## Your instructions
Return exactly those lines of the material below that fall between the line holding "level, instead of" and the line holding "ARTS 1311 - Design I (2", inclusive.

## Data excerpts
• • •
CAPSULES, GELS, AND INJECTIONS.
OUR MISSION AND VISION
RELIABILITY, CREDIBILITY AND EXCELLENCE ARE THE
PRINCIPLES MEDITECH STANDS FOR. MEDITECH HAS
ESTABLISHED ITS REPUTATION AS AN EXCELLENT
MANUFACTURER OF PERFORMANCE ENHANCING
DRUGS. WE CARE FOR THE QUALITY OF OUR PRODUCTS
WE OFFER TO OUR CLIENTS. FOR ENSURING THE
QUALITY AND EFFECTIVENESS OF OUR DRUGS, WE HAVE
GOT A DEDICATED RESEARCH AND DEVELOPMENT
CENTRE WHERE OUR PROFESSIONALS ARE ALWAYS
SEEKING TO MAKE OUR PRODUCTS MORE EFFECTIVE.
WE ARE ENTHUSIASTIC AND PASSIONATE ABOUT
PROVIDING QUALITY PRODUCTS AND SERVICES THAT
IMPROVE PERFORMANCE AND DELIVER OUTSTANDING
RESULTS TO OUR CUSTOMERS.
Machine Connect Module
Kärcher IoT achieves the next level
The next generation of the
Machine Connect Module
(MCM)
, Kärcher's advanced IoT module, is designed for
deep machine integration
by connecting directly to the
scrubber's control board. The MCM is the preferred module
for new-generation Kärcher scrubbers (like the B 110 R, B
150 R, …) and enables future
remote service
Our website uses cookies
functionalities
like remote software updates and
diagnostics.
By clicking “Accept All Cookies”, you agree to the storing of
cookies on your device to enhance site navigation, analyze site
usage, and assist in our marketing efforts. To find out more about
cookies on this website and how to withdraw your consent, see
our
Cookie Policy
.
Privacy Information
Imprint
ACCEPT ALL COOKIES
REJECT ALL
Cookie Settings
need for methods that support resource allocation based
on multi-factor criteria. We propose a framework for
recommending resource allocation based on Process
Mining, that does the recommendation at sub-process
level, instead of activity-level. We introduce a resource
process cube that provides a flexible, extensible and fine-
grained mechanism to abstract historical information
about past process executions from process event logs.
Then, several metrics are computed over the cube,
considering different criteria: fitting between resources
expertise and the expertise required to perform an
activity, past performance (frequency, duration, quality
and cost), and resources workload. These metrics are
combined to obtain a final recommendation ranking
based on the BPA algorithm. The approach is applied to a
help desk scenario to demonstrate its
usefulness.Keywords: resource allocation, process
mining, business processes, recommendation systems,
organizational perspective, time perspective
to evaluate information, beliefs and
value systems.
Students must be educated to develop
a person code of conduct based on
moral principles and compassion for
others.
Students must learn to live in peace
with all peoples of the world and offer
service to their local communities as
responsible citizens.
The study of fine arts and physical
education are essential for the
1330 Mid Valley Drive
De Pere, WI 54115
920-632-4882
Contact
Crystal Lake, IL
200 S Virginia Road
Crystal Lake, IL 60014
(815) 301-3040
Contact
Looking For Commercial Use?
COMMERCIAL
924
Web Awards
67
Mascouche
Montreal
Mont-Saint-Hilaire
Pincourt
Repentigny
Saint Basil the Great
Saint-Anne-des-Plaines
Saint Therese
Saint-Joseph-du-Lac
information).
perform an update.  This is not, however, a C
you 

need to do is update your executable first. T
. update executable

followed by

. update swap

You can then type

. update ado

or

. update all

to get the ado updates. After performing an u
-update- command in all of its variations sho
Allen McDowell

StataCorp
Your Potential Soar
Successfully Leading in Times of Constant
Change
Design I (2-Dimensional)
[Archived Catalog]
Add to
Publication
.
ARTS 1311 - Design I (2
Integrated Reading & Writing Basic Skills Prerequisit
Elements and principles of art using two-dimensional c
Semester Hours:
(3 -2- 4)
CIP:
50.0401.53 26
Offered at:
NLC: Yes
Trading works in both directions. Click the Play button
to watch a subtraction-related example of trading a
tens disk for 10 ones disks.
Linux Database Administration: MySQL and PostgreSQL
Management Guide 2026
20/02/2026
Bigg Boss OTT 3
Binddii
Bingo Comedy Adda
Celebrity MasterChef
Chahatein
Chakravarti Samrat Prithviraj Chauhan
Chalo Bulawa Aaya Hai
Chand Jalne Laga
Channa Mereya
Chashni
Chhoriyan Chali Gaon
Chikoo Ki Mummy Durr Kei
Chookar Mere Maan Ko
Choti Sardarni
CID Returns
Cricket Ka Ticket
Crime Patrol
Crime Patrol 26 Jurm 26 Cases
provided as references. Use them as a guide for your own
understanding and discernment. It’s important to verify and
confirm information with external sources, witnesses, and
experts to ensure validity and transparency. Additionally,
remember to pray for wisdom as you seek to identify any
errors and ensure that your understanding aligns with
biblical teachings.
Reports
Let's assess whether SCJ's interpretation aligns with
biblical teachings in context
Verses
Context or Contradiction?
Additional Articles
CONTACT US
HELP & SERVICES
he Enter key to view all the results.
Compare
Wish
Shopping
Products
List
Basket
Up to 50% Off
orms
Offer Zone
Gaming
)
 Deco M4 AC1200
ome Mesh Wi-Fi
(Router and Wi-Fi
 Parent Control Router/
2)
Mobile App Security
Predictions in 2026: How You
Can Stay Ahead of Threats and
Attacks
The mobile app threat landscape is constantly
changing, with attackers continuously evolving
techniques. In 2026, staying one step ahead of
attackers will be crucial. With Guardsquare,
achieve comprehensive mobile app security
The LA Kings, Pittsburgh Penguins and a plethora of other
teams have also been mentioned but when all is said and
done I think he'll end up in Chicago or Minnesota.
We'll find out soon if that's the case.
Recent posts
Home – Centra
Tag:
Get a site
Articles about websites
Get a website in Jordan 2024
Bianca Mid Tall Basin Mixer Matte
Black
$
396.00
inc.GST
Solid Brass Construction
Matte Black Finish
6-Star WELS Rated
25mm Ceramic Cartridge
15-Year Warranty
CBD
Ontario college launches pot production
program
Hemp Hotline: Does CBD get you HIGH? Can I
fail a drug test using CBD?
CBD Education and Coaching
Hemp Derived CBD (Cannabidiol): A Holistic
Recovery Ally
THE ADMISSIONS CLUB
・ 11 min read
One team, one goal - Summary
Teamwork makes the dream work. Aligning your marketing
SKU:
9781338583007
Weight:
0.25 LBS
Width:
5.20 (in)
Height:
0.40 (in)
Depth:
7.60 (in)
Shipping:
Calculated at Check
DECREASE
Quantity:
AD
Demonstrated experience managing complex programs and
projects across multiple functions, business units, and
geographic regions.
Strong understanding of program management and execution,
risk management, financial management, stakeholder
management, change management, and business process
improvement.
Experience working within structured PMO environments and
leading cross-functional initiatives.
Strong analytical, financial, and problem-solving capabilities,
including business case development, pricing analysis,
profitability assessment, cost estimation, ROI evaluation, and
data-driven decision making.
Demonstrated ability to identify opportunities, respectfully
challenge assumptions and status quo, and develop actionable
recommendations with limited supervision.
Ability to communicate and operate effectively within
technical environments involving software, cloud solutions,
• • •
## Response for this exercise
level, instead of activity-level. We introduce a resource
process cube that provides a flexible, extensible and fine-
grained mechanism to abstract historical information
about past process executions from process event logs.
Then, several metrics are computed over the cube,
considering different criteria: fitting between resources
expertise and the expertise required to perform an
activity, past performance (frequency, duration, quality
and cost), and resources workload. These metrics are
combined to obtain a final recommendation ranking
based on the BPA algorithm. The approach is applied to a
help desk scenario to demonstrate its
usefulness.Keywords: resource allocation, process
mining, business processes, recommendation systems,
organizational perspective, time perspective
to evaluate information, beliefs and
value systems.
Students must be educated to develop
a person code of conduct based on
moral principles and compassion for
others.
Students must learn to live in peace
with all peoples of the world and offer
service to their local communities as
responsible citizens.
The study of fine arts and physical
education are essential for the
1330 Mid Valley Drive
De Pere, WI 54115
920-632-4882
Contact
Crystal Lake, IL
200 S Virginia Road
Crystal Lake, IL 60014
(815) 301-3040
Contact
Looking For Commercial Use?
COMMERCIAL
924
Web Awards
67
Mascouche
Montreal
Mont-Saint-Hilaire
Pincourt
Repentigny
Saint Basil the Great
Saint-Anne-des-Plaines
Saint Therese
Saint-Joseph-du-Lac
information).
perform an update.  This is not, however, a C
you 

need to do is update your executable first. T
. update executable

followed by

. update swap

You can then type

. update ado

or

. update all

to get the ado updates. After performing an u
-update- command in all of its variations sho
Allen McDowell

StataCorp
Your Potential Soar
Successfully Leading in Times of Constant
Change
Design I (2-Dimensional)
[Archived Catalog]
Add to
Publication
.
ARTS 1311 - Design I (2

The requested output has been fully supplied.